任务要求:
1. 原文的学习资源表中，“K8s中文文档”对应的链接是什么？
2. 请列出清单中所有含有字符串“acciaccatura”的行，大小写须一致。

原文:
______

Kubernetes 实战技巧与命令速查

学习资源

资源	链接	说明
K8S训练营	qikqiak.com	系统学习
kubectl速查	jimmysong.io	命令大全
K8s中文文档	docs.kubernetes.org.cn	官方文档
API参考	kubernetes.io	API文档

Deployment 配置要点

# 必须配置项
spec:
  selector:
    matchLabels:      # 1. 必须定义
      app: myapp
  template:
    metadata:
      labels:         # 2. 必须与selector匹配
        app: myapp
    spec:
      containers:     # 3. containers中不能定义labels
      - name: app

常用命令速查

资源清理

# 查找namespace下所有资源
kubectl api-resources --verbs=list --namespaced -o name | \
  xargs -n 1 kubectl get --show-kind --ignore-not-found -n <ns>

# 批量删除资源
kubectl get ingress -n <ns> | grep <name> | awk '{print $1}' | \
  xargs kubectl delete ingress -n <ns>

资源监控

# 查看集群CPU/内存占用
kubectl describe node | \
  grep -E '((Name|Roles):\s{6,})|(\s+(memory|cpu)\s+[0-9]+\w{0,2}.+%\))'

# 查看node节点下pod资源使用
NAME_SPACE=default
NODE=node1
kubectl get pods -n $NAME_SPACE -o wide | \
  awk '{if(NF>9){print $1,$9}else{print $1,$7}}' | \
  grep $NODE | while read name node; do
    echo -n "$name $node "

______

所给清单:
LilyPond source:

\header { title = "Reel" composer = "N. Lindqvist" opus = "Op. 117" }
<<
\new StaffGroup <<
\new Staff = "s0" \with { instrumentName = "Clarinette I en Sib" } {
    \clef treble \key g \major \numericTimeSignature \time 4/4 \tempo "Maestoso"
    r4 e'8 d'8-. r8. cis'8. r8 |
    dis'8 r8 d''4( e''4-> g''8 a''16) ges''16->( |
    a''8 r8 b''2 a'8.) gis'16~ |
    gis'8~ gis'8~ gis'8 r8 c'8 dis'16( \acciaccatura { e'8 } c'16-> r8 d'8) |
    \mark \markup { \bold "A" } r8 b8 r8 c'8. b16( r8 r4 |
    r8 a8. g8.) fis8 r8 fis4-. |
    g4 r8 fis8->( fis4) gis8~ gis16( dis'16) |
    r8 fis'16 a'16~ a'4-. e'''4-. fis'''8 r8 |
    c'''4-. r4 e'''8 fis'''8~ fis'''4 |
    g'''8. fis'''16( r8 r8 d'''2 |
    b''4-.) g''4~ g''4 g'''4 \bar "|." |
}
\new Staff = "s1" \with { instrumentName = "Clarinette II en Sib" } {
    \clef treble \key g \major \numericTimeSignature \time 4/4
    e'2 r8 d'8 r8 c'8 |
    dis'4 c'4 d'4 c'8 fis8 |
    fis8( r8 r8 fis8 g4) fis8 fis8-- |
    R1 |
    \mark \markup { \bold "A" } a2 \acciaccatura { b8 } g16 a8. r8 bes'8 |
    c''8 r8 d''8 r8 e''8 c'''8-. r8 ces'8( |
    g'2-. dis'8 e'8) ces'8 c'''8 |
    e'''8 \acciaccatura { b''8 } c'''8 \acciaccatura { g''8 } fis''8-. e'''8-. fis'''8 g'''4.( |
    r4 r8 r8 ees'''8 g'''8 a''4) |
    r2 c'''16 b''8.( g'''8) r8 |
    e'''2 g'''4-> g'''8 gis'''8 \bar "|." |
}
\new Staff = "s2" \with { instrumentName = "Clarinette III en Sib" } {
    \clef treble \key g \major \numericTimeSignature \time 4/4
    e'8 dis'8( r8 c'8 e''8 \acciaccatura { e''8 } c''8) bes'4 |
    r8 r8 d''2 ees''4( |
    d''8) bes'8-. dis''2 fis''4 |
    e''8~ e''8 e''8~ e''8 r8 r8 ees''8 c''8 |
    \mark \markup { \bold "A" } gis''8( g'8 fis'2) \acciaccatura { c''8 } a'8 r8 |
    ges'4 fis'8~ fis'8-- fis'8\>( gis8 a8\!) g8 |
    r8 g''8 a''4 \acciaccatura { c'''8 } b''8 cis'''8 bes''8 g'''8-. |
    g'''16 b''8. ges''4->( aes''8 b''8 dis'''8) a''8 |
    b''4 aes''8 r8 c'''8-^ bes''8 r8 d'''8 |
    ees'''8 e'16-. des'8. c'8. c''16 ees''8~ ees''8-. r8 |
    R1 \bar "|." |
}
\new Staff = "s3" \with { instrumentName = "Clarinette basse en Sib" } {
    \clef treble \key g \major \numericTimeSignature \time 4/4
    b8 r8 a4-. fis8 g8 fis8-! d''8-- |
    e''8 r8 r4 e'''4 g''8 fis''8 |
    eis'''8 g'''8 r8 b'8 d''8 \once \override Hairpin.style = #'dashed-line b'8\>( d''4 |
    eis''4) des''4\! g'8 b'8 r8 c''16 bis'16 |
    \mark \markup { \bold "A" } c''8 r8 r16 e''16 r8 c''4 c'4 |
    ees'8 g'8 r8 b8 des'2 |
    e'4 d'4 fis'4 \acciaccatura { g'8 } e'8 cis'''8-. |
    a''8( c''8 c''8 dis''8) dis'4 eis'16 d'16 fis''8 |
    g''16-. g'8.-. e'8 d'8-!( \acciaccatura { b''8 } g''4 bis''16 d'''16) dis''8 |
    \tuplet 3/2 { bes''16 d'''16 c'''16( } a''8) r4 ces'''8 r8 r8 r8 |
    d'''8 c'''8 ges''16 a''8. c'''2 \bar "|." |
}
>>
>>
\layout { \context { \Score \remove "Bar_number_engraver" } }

______

最终结果:
1. docs.kubernetes.org.cn

2.
    gis'8~ gis'8~ gis'8 r8 c'8 dis'16( \acciaccatura { e'8 } c'16-> r8 d'8) |
    \mark \markup { \bold "A" } a2 \acciaccatura { b8 } g16 a8. r8 bes'8 |
    e'''8 \acciaccatura { b''8 } c'''8 \acciaccatura { g''8 } fis''8-. e'''8-. fis'''8 g'''4.( |
    e'8 dis'8( r8 c'8 e''8 \acciaccatura { e''8 } c''8) bes'4 |
    \mark \markup { \bold "A" } gis''8( g'8 fis'2) \acciaccatura { c''8 } a'8 r8 |
    r8 g''8 a''4 \acciaccatura { c'''8 } b''8 cis'''8 bes''8 g'''8-. |
    e'4 d'4 fis'4 \acciaccatura { g'8 } e'8 cis'''8-. |
    g''16-. g'8.-. e'8 d'8-!( \acciaccatura { b''8 } g''4 bis''16 d'''16) dis''8 |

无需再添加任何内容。